Rachel V. Rose, JD, MBA, advises clients on compliance and transactions in healthcare, cybersecurity, corporate and securities law, while representing plaintiffs in False Claims Act and Dodd-Frank whistleblower cases. She also teaches bioethics at Baylor College of Medicine in Houston. Rachel can be reached through her website, www.rvrose.com.
TAP - technical, administrative, and physical controls should form the foundation of HIPAA compliance.
Recently, I read an article in the American Bar Association Journal, entitled "Net Risk - Cyber Liability Insurance Is an Increasingly Popular, Almost Necessary Choice for Law Firms." Like law firms, medical practices have data security requirements. Hence, HIPAA and the HITECH Act. Yet, I am still amazed at how many physicians have "ostrich syndrome" and look the other way when it comes to cybersecurity and HIPAA compliance.
In my various experiences in dealing with physicians, whether it was in the operating room or dealing with contract negotiations, most physicians simply want to practice medicine. It is what they went to school for and what most have a passion for. Dealing with the ever-changing regulations and billing procedures is daunting. Even though cybersecurity compliance in relation to HIPAA and the HITECH Act has been in effect for a while, many physicians (and business associates) still don't know where to start.

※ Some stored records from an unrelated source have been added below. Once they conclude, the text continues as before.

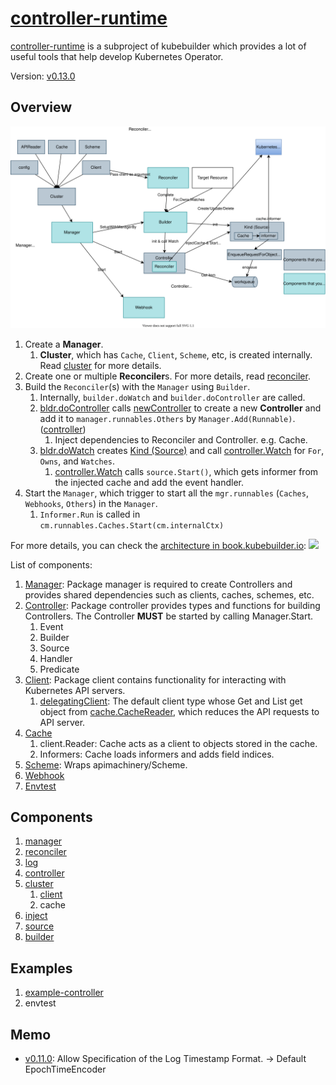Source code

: # [controller-runtime](https://pkg.go.dev/sigs.k8s.io/controller-runtime)

[controller-runtime](https://pkg.go.dev/sigs.k8s.io/controller-runtime) is a subproject of kubebuilder which provides a lot of useful tools that help develop Kubernetes Operator.

Version: [v0.13.0](https://pkg.go.dev/sigs.k8s.io/controller-runtime@v0.13.0)

## Overview

![](diagram.drawio.svg)

1. Create a **Manager**.
    1. **Cluster**, which has `Cache`, `Client`, `Scheme`, etc, is created internally. Read [cluster](cluster/README.md) for more details.
1. Create one or multiple **Reconciler**s. For more details, read [reconciler](reconciler/README.md).
1. Build the `Reconciler`(s) with the `Manager` using `Builder`.
    1. Internally, `builder.doWatch` and `builder.doController` are called.
    1. [bldr.doController](https://github.com/kubernetes-sigs/controller-runtime/blob/v0.13.0/pkg/builder/controller.go#L279) calls [newController](https://github.com/kubernetes-sigs/controller-runtime/blob/v0.13.0/pkg/controller/controller.go#L88) to create a new **Controller** and add it to `manager.runnables.Others` by `Manager.Add(Runnable)`. ([controller](controller/README.md#how-controller-is-used))
        1. Inject dependencies to Reconciler and Controller. e.g. Cache.
    1. [bldr.doWatch](https://github.com/kubernetes-sigs/controller-runtime/blob/v0.13.0/pkg/builder/controller.go#L220) creates [Kind (Source)](source/README.md#how-source-is-used) and call [controller.Watch](https://github.com/kubernetes-sigs/controller-runtime/blob/v0.13.0/pkg/internal/controller/controller.go#L125) for `For`, `Owns`, and `Watches`.
        1. [controller.Watch](https://github.com/kubernetes-sigs/controller-runtime/blob/v0.13.0/pkg/internal/controller/controller.go#L125) calls `source.Start()`, which gets informer from the injected cache and add the event handler.
1. Start the `Manager`, which trigger to start all the `mgr.runnables` (`Caches`, `Webhooks`, `Others`) in the `Manager`.
    1. `Informer.Run` is called in `cm.runnables.Caches.Start(cm.internalCtx)`

For more details, you can check the [architecture in book.kubebuilder.io](https://book.kubebuilder.io/architecture.html):
![](https://raw.githubusercontent.com/kubernetes-sigs/kubebuilder/master/docs/book/src/kb_concept_diagram.svg)

List of components:

1. [Manager](https://pkg.go.dev/sigs.k8s.io/controller-runtime/pkg/manager): Package manager is required to create Controllers and provides shared dependencies such as clients, caches, schemes, etc.
1. [Controller](https://pkg.go.dev/sigs.k8s.io/controller-runtime/pkg/controller): Package controller provides types and functions for building Controllers. The Controller **MUST** be started by calling Manager.Start.
    1. Event
    1. Builder
    1. Source
    1. Handler
    1. Predicate
1. [Client](https://pkg.go.dev/sigs.k8s.io/controller-runtime/pkg/client): Package client contains functionality for interacting with Kubernetes API servers.
    1. [delegatingClient](https://github.com/kubernetes-sigs/controller-runtime/blob/v0.13.0/pkg/client/split.go#L69): The default client type whose Get and List get object from [cache.CacheReader](https://github.com/kubernetes-sigs/controller-runtime/blob/v0.13.0/pkg/cache/internal/cache_reader.go#L40), which reduces the API requests to API server.
1. [Cache](https://pkg.go.dev/sigs.k8s.io/controller-runtime/pkg/cache)
    1. client.Reader: Cache acts as a client to objects stored in the cache.
    1. Informers: Cache loads informers and adds field indices.
1. [Scheme](https://pkg.go.dev/sigs.k8s.io/controller-runtime/pkg/scheme): Wraps apimachinery/Scheme.
1. [Webhook](https://pkg.go.dev/sigs.k8s.io/controller-runtime/pkg/webhook)
1. [Envtest](https://pkg.go.dev/sigs.k8s.io/controller-runtime/pkg/envtest)

## Components

1. [manager](manager)
1. [reconciler](reconciler)
1. [log](log)
1. [controller](controller)
1. [cluster](cluster)
    1. [client](client)
    1. cache
1. [inject](inject)
1. [source](source)
1. [builder](builder)

## Examples
1. [example-controller](example-controller)
1. envtest

## Memo
- [v0.11.0](https://github.com/kubernetes-sigs/controller-runtime/releases/tag/v0.11.0): Allow Specification of the Log Timestamp Format. -> Default EpochTimeEncoder
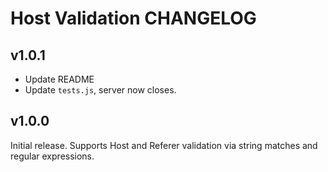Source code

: # Host Validation CHANGELOG

## v1.0.1

- Update README
- Update `tests.js`, server now closes.

## v1.0.0

Initial release. Supports Host and Referer validation via string matches and regular expressions.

In order to assist with this process, I suggest that physicians focus on TAP - the technical, administrative, and physical requirements referenced in the CFR and Final Omnibus Rule (Jan. 25, 2013). Here are some key items from each of the areas:
• Technical. Establish access control policies and procedures and assign unique user names and passwords.

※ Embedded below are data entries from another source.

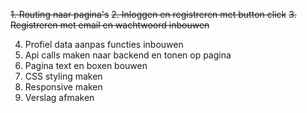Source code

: ~~1. Routing naar pagina's~~
~~2. Inloggen en registreren met button click~~
~~3. Registreren met email en wachtwoord inbouwen~~

4. Profiel data aanpas functies inbouwen
5. Api calls maken naar backend en tonen op pagina
5. Pagina text en boxen bouwen
6. CSS styling maken
7. Responsive maken
8. Verslag afmaken



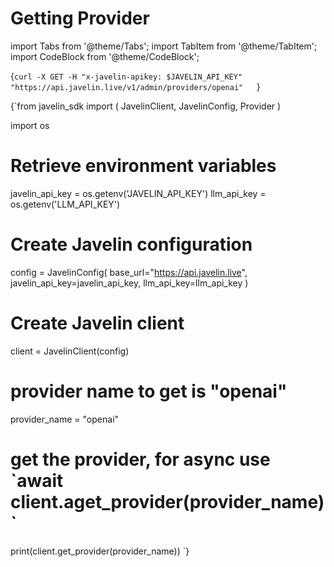 # Getting Provider
import Tabs from '@theme/Tabs';
import TabItem from '@theme/TabItem';
import CodeBlock from '@theme/CodeBlock';

<Tabs>
<TabItem value="shell" label="Using the API:">

<CodeBlock
  language="python">
  {`curl -X GET -H "x-javelin-apikey: $JAVELIN_API_KEY" "https://api.javelin.live/v1/admin/providers/openai"  
`}
</CodeBlock>

</TabItem>

<TabItem value="py" label="In Python:">

<CodeBlock
  language="python"
  title="Javelin Get Provider Example"
  showLineNumbers>
  {`from javelin_sdk import (
    JavelinClient,
    JavelinConfig,
    Provider
)

import os

# Retrieve environment variables
javelin_api_key = os.getenv('JAVELIN_API_KEY')
llm_api_key = os.getenv('LLM_API_KEY')

# Create Javelin configuration
config = JavelinConfig(
    base_url="https://api.javelin.live",
    javelin_api_key=javelin_api_key,
    llm_api_key=llm_api_key
)

# Create Javelin client
client = JavelinClient(config)

# provider name to get is "openai"
provider_name = "openai"

# get the provider, for async use \`await client.aget_provider(provider_name)\`
print(client.get_provider(provider_name))
`}
</CodeBlock>

</TabItem>

</Tabs>
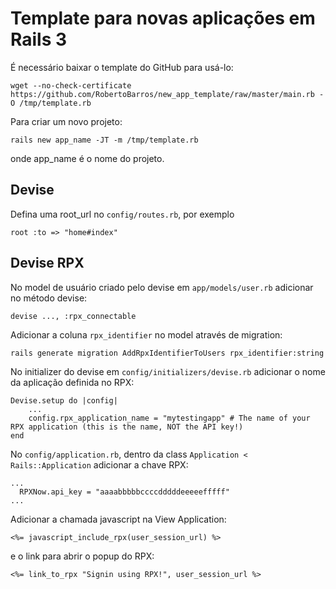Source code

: Template para novas aplicações em Rails 3
=========================================

É necessário baixar o template do GitHub para usá-lo:

    wget --no-check-certificate https://github.com/RobertoBarros/new_app_template/raw/master/main.rb -O /tmp/template.rb

Para criar um novo projeto:

    rails new app_name -JT -m /tmp/template.rb

onde app_name é o nome do projeto.

Devise
------

Defina uma root_url no `config/routes.rb`, por exemplo

    root :to => "home#index"

Devise RPX
----------

No model de usuário criado pelo devise em `app/models/user.rb` adicionar no método devise:

    devise ..., :rpx_connectable

Adicionar a coluna `rpx_identifier` no model através de migration:

    rails generate migration AddRpxIdentifierToUsers rpx_identifier:string


No initializer do devise em `config/initializers/devise.rb` adicionar o nome da aplicação definida no RPX:

    Devise.setup do |config|
        ...
        config.rpx_application_name = "mytestingapp" # The name of your RPX application (this is the name, NOT the API key!)
    end

No `config/application.rb`, dentro da class `Application < Rails::Application` adicionar a chave RPX:

    ...
      RPXNow.api_key = "aaaabbbbbccccdddddeeeeefffff"
    ...

Adicionar a chamada javascript na View Application:

    <%= javascript_include_rpx(user_session_url) %>

e o link para abrir o popup do RPX:

    <%= link_to_rpx "Signin using RPX!", user_session_url %>


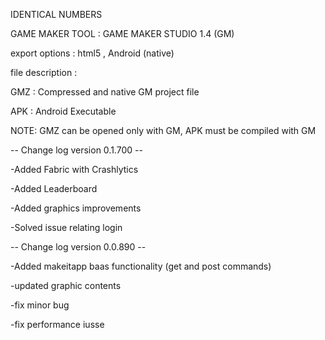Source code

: IDENTICAL NUMBERS 

GAME MAKER TOOL : GAME MAKER STUDIO 1.4 (GM)

export options : html5 , Android (native)

file description :

GMZ : Compressed and native GM project file

APK : Android Executable

NOTE: GMZ can be opened only with GM, APK must be compiled with GM

-- Change log version 0.1.700 --

-Added Fabric with Crashlytics 

-Added Leaderboard

-Added graphics improvements

-Solved issue relating login


-- Change log version 0.0.890 --

-Added makeitapp baas functionality (get and post commands)

-updated graphic contents

-fix minor bug

-fix performance iusse
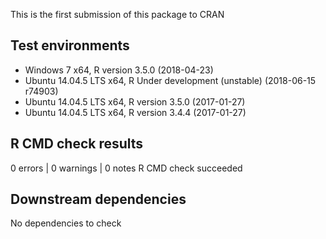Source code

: This is the first submission of this package to CRAN

## Test environments
* Windows 7 x64, R version 3.5.0 (2018-04-23)
* Ubuntu 14.04.5 LTS x64, R Under development (unstable) (2018-06-15 r74903)
* Ubuntu 14.04.5 LTS x64, R version 3.5.0 (2017-01-27)
* Ubuntu 14.04.5 LTS x64, R version 3.4.4 (2017-01-27)

## R CMD check results
0 errors | 0 warnings | 0 notes
R CMD check succeeded

## Downstream dependencies
No dependencies to check
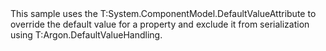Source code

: <?xml version="1.0" encoding="utf-8"?>
<topic id="DefaultValueAttributeIgnore" revisionNumber="1">
  <developerConceptualDocument xmlns="http://ddue.schemas.microsoft.com/authoring/2003/5" xmlns:xlink="http://www.w3.org/1999/xlink">
    <introduction>
      <para>This sample uses the <codeEntityReference>T:System.ComponentModel.DefaultValueAttribute</codeEntityReference>
      to override the default value for a property and exclude it from serialization using
      <codeEntityReference>T:Argon.DefaultValueHandling</codeEntityReference>.</para>
    </introduction>
    <section>
      <title>Sample</title>
      <content>
        <code lang="cs" source="..\Src\Tests\Documentation\Samples\Serializer\DefaultValueAttributeIgnore.cs" region="Types" title="Types" />
        <code lang="cs" source="..\Src\Tests\Documentation\Samples\Serializer\DefaultValueAttributeIgnore.cs" region="Usage" title="Usage" />
      </content>
    </section>
  </developerConceptualDocument>
</topic>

• Administrative. Establish audit logs, access reports, and security incident-tracking reports; assign security responsibility; make certain that everyone undergoes security awareness and HIPAA training; and to ensure that the office staff and contractors are above board, run a background check.
• Physical. Establish workstation security parameters; implement procedures for the removal, sanitization, and re-use of electronic media; and keep a record of completed maintenance, including having locks changed and cameras installed.
The most crucial items to address first are the policies and procedures, followed by encryption (both data at rest and in-transit, at the FIPS 140-2 Standard's 256bit requirement). By encrypting the data, the physician may mitigate liability by falling under the safe harbor. Cybersecurity policies are also a prudent choice for physicians, especially since many practices also accept credit cards. "[T]he loss of such data can have many negative repercussions, including lawsuits, regulatory investigations, fines and penalties, and the loss of a good reputation as a trusted fiduciary" and applies equally to medicine as it does to law. Taking cybersecurity seriously is imperative.
1. Start with TAP and assess compliance with each of the areas defined in the regulations.
2. Speak with a knowledgeable insurance broker about the different types of insurance policies.
3. When evaluating insurance policies look for what is excluded, as well as what is included.